If you’ve been a reader for a while you’ve probably heard me banging on about how podcasting can save an enormous amount of money and drastically improve the quality of online audio for teaching and learning online…. well, here’s the most recent version which concludes my blogsavvy week of podcasts.
Should be called your professional podcast consultant perhaps :o) Am probably going to be something of that next week at The Radio Conference 2005!



Our library recently digitally recorded a meeting made up of very geographically diverse people, many of whom participate via videoconference (expensive). It was saved to MP3 and made available as “recorded minutes”.

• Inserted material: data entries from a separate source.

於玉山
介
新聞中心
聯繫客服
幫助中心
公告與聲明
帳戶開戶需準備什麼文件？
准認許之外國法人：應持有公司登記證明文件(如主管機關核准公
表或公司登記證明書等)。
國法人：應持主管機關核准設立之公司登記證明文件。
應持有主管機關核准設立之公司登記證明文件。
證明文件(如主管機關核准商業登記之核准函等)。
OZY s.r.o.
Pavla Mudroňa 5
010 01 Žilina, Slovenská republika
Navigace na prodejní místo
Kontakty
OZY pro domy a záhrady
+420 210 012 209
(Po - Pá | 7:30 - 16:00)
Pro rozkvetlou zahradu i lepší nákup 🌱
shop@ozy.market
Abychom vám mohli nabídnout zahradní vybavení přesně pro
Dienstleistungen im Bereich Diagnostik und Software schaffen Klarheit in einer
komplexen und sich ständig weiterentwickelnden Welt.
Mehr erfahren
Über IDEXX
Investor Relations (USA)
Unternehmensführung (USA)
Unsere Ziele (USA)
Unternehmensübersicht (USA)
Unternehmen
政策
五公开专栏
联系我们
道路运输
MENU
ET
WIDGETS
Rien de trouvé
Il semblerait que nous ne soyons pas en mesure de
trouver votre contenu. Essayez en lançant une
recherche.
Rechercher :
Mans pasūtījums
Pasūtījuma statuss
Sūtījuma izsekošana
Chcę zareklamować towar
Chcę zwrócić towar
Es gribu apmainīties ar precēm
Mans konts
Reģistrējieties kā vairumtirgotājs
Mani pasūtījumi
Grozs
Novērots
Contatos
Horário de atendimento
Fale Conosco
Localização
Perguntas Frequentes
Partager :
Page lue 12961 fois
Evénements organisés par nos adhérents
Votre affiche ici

Presto! - meeting podcasted!
The Library now gets to skite about being cutting-edge :). And apparently people were listening to the meeting whilst cataloguing, or shelving, or suchlike. Which is cool (if somewhat library-geeky).
How many were listening through an iPod or other such device I’m not precisely sure, however. If it’s merely an MP3 file played through one’s computer, is it a “podcast”?
Good question… worth a post of it’s own I reckon, watch this space!
It is still called a podcast, regardless of what you listen to it on. The “pod” part of podcast is there simply due to the popularity of Apple’s iPod, but it really has nothing to do with the iPod (except of course that you can use an iPod to listen to the podcast). :-)
Check out the wikipedia entry for podcasting:
http://en.wikipedia.org/wiki/Podcasting
Um, I was thinking more in philosophical terms… y’know when is a man a man type stuff.